Tata Steel said the cuts will affect mainly management and administrative roles at sites in Scunthorpe, Teesside and Workington.

About 340 jobs could be affected in Scunthorpe, 90 in Workington and 40 in Teesside.

Tata said the planned cuts were being made amid a prolonged downturn in demand for some of the key products made by the Scunthorpe-based Long Products business, including the UK market for construction steel, which is about half of 2007 levels.

Karl Koehler, chief executive of Tata Steel's European operations, said: "European steel demand this year is expected to be only two-thirds of pre-crisis levels after falls in the past two years.

"On top of the challenging economic conditions, rules covering energy and the environment in Europe and the UK threaten to impose huge additional costs on the steel industry.

"As difficult as the proposed changes are, they are intended to build a stronger future by enabling the Long Products business to compete in even the current challenging economic and regulatory conditions.

"We will of course engage fully with employees, trade unions and our political stakeholders during this restructuring process. We will do everything we can to support our employees through this unsettling time."

Jon Bolton, director of the Long Products operations, said: "UK demand for construction steel has fallen further since we launched an improvement programme at our Long Products business in 2011. This further market decline means we must now build on the work we have been doing to restore Long Products' ability to compete throughout the economic cycle.

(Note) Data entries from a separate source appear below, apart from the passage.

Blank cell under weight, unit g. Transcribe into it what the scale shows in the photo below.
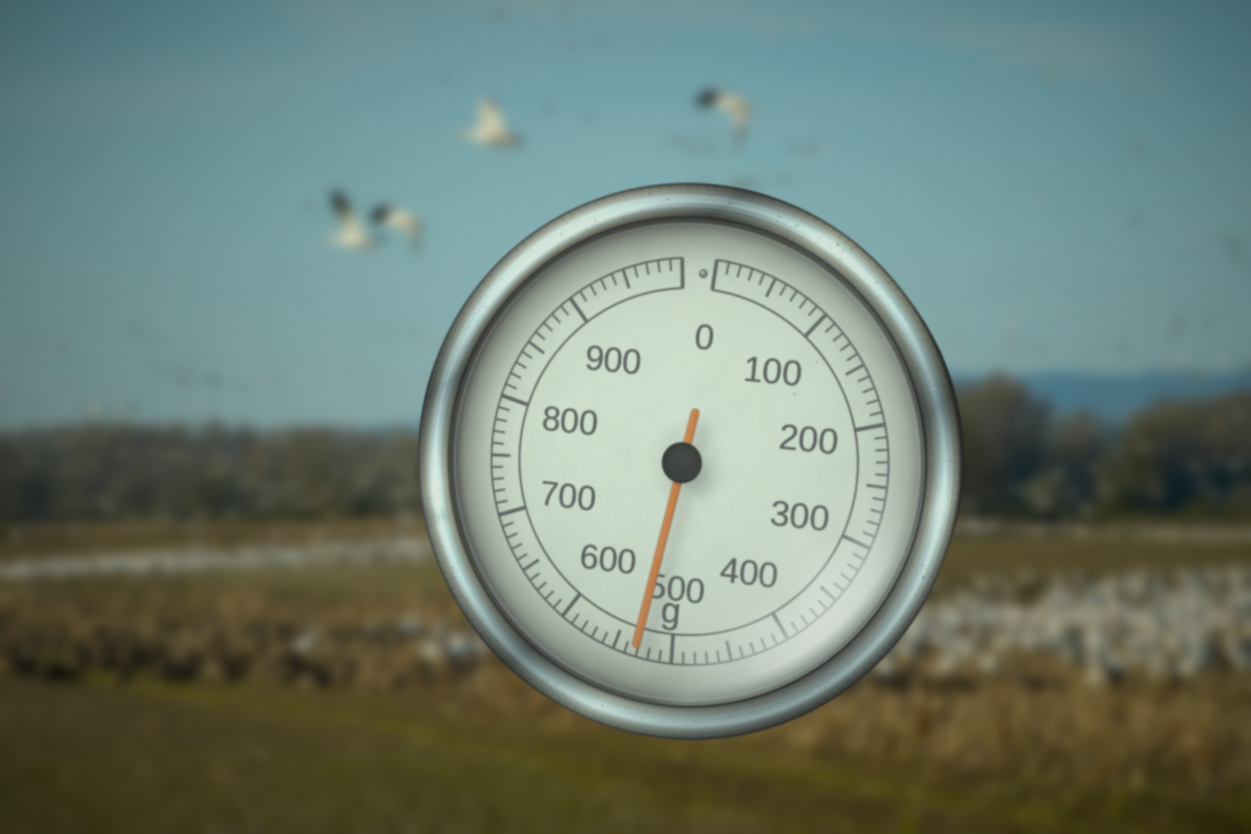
530 g
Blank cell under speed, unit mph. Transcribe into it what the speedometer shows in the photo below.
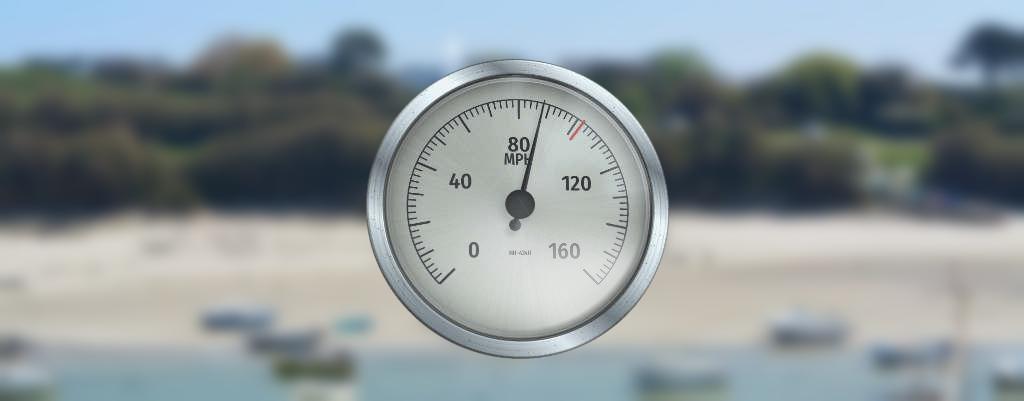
88 mph
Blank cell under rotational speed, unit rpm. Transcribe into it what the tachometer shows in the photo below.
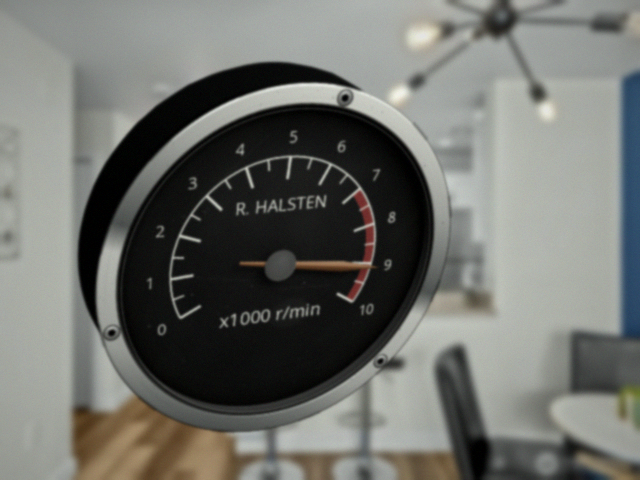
9000 rpm
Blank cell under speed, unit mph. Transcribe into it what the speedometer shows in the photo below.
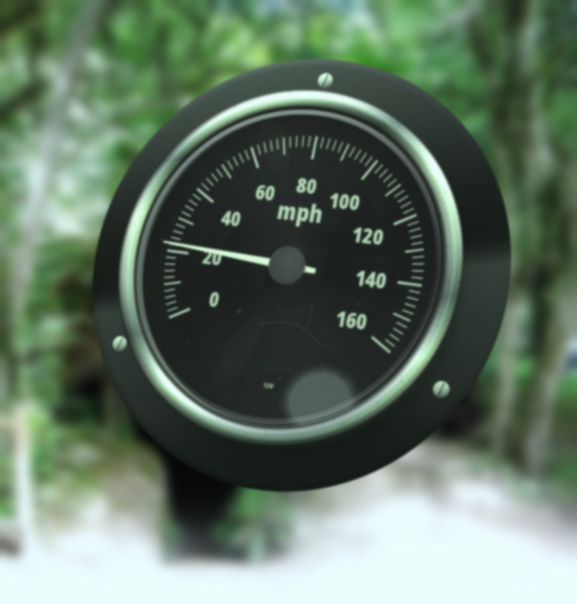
22 mph
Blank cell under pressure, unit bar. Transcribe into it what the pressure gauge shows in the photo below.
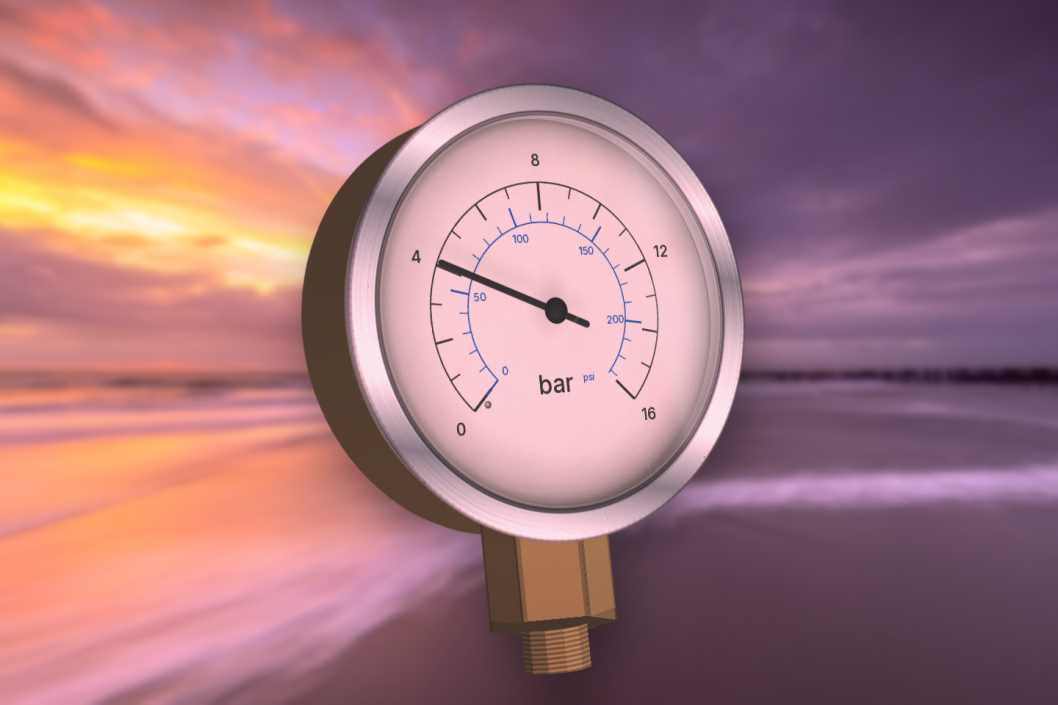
4 bar
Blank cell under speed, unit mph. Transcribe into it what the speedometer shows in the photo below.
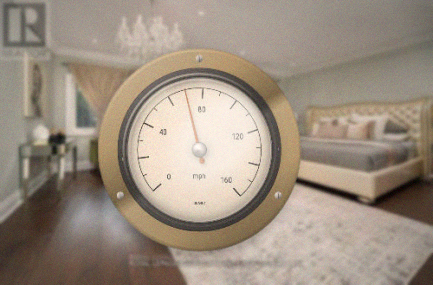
70 mph
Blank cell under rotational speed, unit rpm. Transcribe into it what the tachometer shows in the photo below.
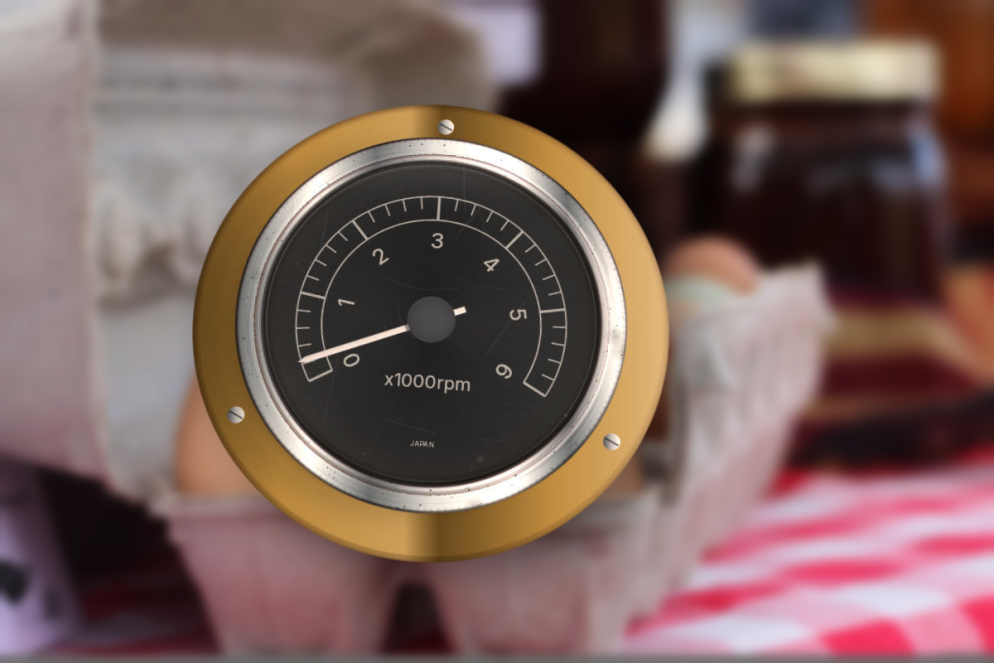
200 rpm
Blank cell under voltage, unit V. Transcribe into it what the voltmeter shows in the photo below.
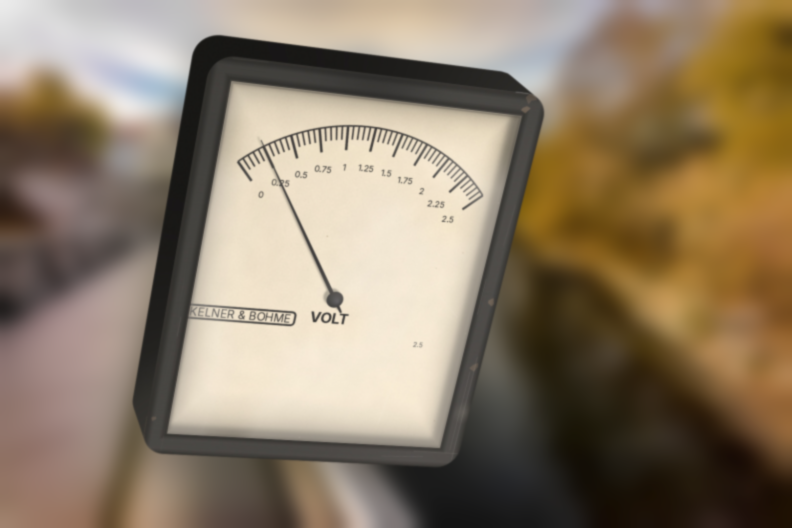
0.25 V
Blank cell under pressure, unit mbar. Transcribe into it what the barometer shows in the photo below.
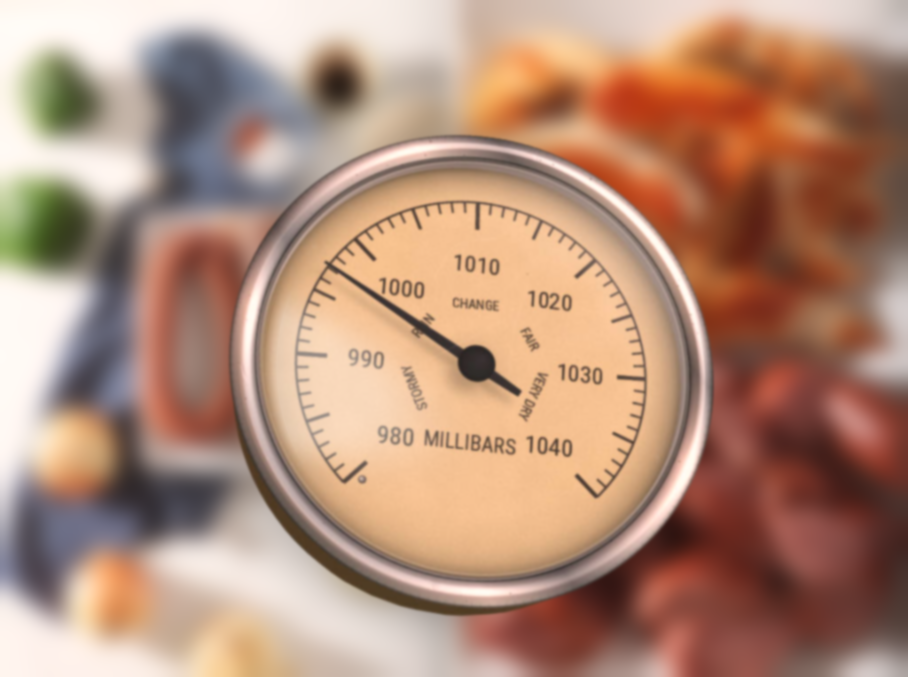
997 mbar
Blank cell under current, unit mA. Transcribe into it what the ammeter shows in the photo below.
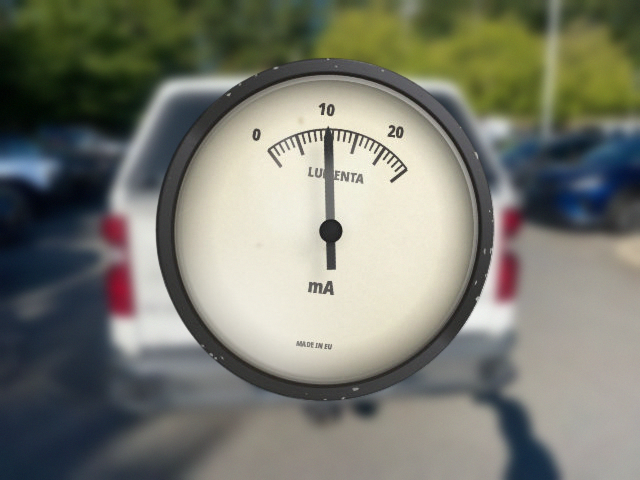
10 mA
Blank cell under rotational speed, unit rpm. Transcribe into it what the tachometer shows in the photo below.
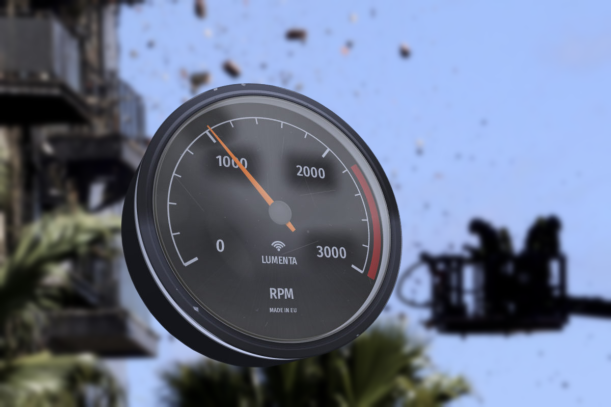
1000 rpm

"The proposed changes at our Workington engineering operations, meanwhile, are as a result of a shortfall in external projects.

"Today's proposals would help us build a more sustainable business. I know this will be a difficult and unsettling time for affected employees and their families. This action, unfortunately, cannot wait if we are to remain a vital foundation industry supporting the UK's manufacturing and construction sectors."

The company said it will make every effort to achieve the job losses through voluntary redundancies, adding that a comprehensive range of redundancy packages and outplacement support services will be made available to those who leave.

Michael Leahy, general secretary of the Community union, said: "We are obviously very concerned to hear this news and are doing all we can to support those affected by the announcement.